Essa é uma visão que Sauanne tenta mudar com a Go Diáspora, embora saiba que a origem de tudo é muito mais complexa do que uma simples educação internacional. Diferente dela, muitos brasileiros não tiveram contato com a ancestralidade e não foram criados para se orgulhar de suas origens. Assim como muitos não foram criados para respeitar a diversidade. “O número de pessoas pretas e pardas está crescendo no Brasil. Por que isso está acontecendo? Estão nascendo mais pretos e pardos? Não. Está crescendo porque só agora as pessoas estão conseguindo se reconhecer e se declarar assim”, explica. 

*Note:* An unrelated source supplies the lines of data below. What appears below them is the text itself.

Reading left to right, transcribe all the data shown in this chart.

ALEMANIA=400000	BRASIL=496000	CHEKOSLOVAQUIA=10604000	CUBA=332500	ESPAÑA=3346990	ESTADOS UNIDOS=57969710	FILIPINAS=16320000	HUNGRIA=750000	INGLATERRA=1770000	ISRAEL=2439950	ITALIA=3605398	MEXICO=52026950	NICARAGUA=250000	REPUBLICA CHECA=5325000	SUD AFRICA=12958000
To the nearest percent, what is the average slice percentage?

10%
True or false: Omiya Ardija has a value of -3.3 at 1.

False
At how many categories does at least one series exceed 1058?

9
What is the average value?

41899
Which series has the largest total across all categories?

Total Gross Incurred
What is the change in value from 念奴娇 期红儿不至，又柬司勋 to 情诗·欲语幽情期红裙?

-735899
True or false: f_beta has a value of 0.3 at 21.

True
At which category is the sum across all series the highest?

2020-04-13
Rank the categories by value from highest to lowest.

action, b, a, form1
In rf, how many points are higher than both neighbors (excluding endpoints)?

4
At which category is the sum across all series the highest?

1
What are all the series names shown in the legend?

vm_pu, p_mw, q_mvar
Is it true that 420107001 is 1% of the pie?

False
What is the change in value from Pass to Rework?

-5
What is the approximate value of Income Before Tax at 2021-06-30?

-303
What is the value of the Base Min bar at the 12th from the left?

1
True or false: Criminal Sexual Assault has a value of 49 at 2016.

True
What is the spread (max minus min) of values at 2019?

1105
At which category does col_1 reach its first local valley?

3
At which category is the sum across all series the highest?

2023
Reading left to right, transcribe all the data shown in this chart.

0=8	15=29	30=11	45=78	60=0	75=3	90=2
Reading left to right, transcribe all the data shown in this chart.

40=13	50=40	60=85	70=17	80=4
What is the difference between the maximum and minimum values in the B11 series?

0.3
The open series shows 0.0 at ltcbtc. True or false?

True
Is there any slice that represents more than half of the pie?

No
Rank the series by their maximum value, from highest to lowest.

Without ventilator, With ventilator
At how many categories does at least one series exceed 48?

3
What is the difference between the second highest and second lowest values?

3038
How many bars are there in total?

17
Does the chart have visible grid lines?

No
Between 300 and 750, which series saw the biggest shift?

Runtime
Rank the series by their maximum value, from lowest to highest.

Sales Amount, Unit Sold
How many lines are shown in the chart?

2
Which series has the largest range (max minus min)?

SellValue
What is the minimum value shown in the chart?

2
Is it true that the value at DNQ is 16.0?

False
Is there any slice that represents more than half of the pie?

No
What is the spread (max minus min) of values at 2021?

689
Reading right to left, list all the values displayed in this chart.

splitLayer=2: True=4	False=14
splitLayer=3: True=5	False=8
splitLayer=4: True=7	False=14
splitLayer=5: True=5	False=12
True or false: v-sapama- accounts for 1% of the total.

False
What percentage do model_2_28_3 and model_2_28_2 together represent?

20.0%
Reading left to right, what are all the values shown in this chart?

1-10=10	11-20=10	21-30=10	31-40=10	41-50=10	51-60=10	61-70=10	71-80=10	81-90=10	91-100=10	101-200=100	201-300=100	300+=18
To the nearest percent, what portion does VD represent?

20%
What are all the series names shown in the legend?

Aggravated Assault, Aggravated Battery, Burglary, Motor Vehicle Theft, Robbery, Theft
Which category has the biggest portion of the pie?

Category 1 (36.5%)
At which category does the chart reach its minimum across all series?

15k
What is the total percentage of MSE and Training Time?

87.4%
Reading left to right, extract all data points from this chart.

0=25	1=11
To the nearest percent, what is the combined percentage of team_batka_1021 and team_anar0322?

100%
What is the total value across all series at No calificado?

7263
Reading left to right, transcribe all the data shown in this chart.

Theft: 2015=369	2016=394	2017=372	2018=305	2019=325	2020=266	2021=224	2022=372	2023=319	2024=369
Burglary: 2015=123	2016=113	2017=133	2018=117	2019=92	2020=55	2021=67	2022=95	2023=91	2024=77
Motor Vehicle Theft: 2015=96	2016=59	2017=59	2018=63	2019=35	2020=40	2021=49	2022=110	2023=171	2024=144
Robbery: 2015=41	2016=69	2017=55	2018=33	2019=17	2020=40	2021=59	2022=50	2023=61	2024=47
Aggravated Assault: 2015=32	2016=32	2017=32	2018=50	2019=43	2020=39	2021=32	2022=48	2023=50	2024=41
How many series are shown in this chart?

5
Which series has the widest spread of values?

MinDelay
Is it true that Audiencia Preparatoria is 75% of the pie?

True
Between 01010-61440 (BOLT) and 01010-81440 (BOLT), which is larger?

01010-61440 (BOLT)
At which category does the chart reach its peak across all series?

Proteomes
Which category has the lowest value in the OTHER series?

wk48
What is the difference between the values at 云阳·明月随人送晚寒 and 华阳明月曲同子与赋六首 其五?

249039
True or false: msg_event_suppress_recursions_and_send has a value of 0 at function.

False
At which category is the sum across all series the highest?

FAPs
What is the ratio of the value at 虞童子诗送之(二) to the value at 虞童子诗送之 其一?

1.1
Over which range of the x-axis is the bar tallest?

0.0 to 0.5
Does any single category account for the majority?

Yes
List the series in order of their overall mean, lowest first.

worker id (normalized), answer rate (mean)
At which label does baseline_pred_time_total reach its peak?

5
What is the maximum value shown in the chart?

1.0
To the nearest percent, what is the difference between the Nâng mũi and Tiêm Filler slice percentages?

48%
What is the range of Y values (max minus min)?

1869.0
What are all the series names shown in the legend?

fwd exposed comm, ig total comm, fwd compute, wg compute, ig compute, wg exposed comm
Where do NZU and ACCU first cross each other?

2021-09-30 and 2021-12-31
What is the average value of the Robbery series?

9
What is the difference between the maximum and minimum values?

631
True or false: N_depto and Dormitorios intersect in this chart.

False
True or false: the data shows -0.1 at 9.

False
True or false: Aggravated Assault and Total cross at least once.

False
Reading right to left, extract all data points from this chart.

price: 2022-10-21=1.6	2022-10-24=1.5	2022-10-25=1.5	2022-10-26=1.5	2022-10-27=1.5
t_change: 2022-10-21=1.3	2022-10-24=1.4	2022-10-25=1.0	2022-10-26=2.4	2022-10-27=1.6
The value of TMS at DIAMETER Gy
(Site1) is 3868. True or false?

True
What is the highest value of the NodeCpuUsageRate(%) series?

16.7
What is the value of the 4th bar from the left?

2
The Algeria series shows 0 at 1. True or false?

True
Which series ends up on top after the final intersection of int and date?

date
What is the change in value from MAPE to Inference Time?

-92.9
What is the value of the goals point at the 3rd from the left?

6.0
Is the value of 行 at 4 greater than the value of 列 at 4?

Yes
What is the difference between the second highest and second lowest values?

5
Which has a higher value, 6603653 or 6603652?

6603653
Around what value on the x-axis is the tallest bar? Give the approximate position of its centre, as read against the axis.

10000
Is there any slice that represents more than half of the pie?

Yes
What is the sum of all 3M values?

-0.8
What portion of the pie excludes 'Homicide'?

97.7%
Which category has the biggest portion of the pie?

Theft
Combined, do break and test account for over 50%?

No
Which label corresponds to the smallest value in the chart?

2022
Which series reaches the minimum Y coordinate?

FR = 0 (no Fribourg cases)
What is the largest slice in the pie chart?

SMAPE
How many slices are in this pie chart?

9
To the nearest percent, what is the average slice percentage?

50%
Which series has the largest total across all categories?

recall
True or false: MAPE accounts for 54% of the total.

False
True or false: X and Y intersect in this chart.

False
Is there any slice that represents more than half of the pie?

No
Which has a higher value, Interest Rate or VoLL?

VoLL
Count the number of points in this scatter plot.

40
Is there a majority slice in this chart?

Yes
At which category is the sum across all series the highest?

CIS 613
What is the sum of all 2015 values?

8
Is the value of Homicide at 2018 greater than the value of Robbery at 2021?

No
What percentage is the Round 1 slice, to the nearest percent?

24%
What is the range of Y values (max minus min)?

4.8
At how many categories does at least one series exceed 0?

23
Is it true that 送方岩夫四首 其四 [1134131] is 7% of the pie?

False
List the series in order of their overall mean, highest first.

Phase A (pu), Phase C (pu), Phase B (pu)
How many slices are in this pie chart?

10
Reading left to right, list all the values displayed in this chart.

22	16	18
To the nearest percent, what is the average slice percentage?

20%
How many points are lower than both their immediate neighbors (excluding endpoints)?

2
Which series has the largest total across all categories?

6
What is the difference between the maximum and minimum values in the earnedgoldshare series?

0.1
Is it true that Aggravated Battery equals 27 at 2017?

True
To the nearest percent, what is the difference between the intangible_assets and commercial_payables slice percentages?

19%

“Tem muita gente se descobrindo agora, por isso eu fico feliz de ver a minha filha de quatro anos já se reconhecendo. Eu quero me multiplicar até deixar de ser exceção e virar regra, então tento passar isso para outras pessoas também, pelas redes sociais.” O Brasil, em suas palavras, é cansativo, mas precisa de potências de transformação para não continuar assim para sempre – e é por isso que ela ainda não desistiu de seu país. “Não acredito que o racismo vai acabar, mas quero que sejamos empoderados psicológica e financeiramente, então preciso ter um papel nessa mudança.”